Pour rassembler cette jolie brochette, les frères Coen s'appuient sur un sujet qui a tendance à me faire grincer des dents avant même le visionnage du film : le cinéma. C'est un sujet que j'ai en horreur, car il me donne toujours la désagréable impression que le scénariste du film n'a pas su regarder plus loin que sa petite personne, et traite d'un sujet qui est son quotidien, sans manquer bien sûr le joli happy-end mélodramatique, pour lesquels les critiques s'empresseront d'écrire « une déclaration d'amour au cinéma ». Beurk. Bien sûr, comme je visionne le film en 2023, je sors en plus d'une indigeste série de films de trois heures traitant tous du même thème, et le sujet me donne la nausée à sa simple évocation. Il fallait vraiment que j'ai envie de ma sirène de ce soir (et de Tilda Swinton) pour m'infliger celui des frères Coen.

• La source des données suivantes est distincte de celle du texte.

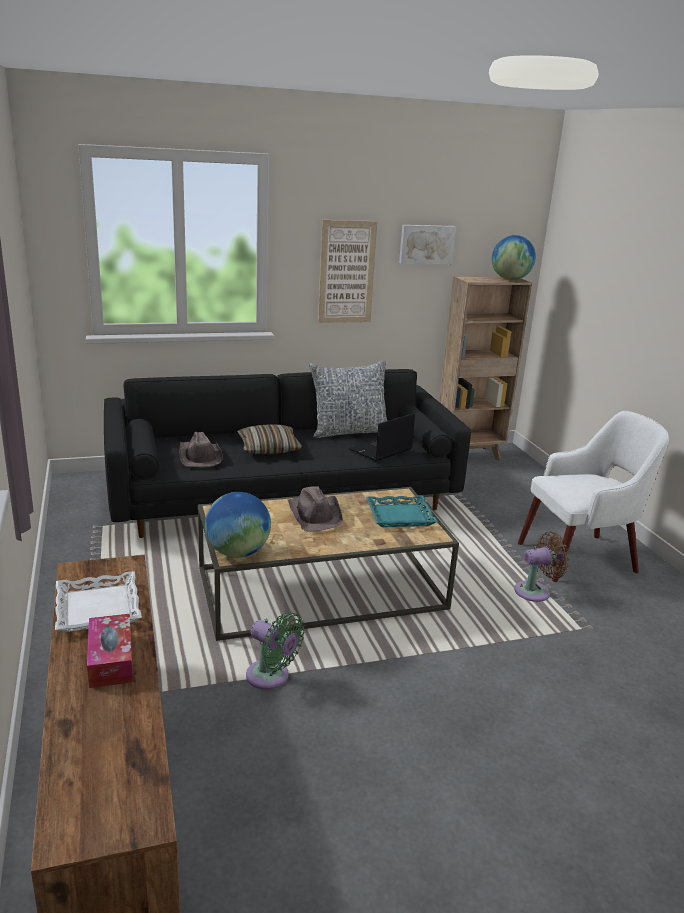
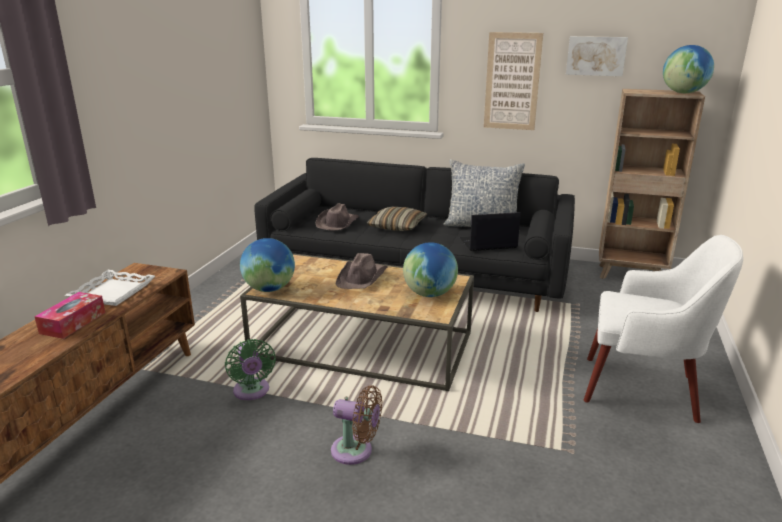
camera: 35 degrees right, 0 degrees up
turquoise tray [366,495,438,527] -> globe [403,242,458,297]
brown fan [514,531,569,602] -> brown fan moved to [331,385,382,465]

Et comme d'habitude, c'est la surprise quotidienne du mois-monstre. J'ai passé un bon moment. Je n'irai pas hurler au génie non plus, surtout que (shame on me), j'ai tendance à ne pas trop apprécier les frères Coen, que je trouve un peu bobo, faussement cools et plutôt chiants. Alors avec un sujet pareil, le simple fait que je n'ai pas rage quit le film au moment ou Scarlett Johanson rage quit sa queue de sirène, ça tient du miracle. Que je n'y ai pas même songé, et qu'en plus je n'ai pas un souvenir douloureux du visionnage, voilà une situation encore plus improbable. Non, le film est intéressant, j'ai souri à plusieurs reprises, et me suis même esclaffée une ou deux fois. J'ai aimé cette construction sur une journée (27 heures plus exactement), et ce schéma à intrigues multiples qui avancent parallèlement, se recoupant éventuellement. Je suis d'ailleurs assez impressionnée, car souvent ce genre de narration a tendance à me déranger, car cela me donne l'impression qu'on saute d'un film à l'autre, et qu'à la fin, on n'a pas un long-métrage, mais plusieurs court-métrages. Ici, rien de tout ça, même si certaines histoires ne se croiseront jamais, il y a une curieuse harmonie qui s'en dégage, et le passage d'une histoire à l'autre ne dégage que de l'enthousiasme. Je l'ai dit le sujet a tendance à me donner des boutons, mais ici j'ai aimé la caricature un peu grotesque des genres de l'âge d'or Hollywoodien, et me suis surprise à m'émerveiller du spectacle, que ce soit les pirouettes du western, le numéro de claquette de la comédie musicale, la grandiloquence des décors du péplum ou, meilleure scène du film, le ballet de natation synchronisée qui enrobe de paillettes une Scarlett Johanson sirène absolument délicieuse. Le tout évidemment est rendu sublime par la photographie de Roger Deakins, grand habitué des frères Coen, et magicien de la lumière. Il joue sans peine à passer de la fiction, à la fiction dans la fiction, sans confusion, sans perte d'harmonie, sans jamais se séparer de la perfection graphique qui le caractérise. Il rend hommage à chaque genre, sans manquer d'être moderne et créatif, sans jamais oublier ni ses acteurs ni son sujet. Avec tous ces talents réunis ce soir, je peux pardonner à la sirène de ne pas avoir été réelle, et la remercier même de m'avoir fait voguer jusqu'à ce film.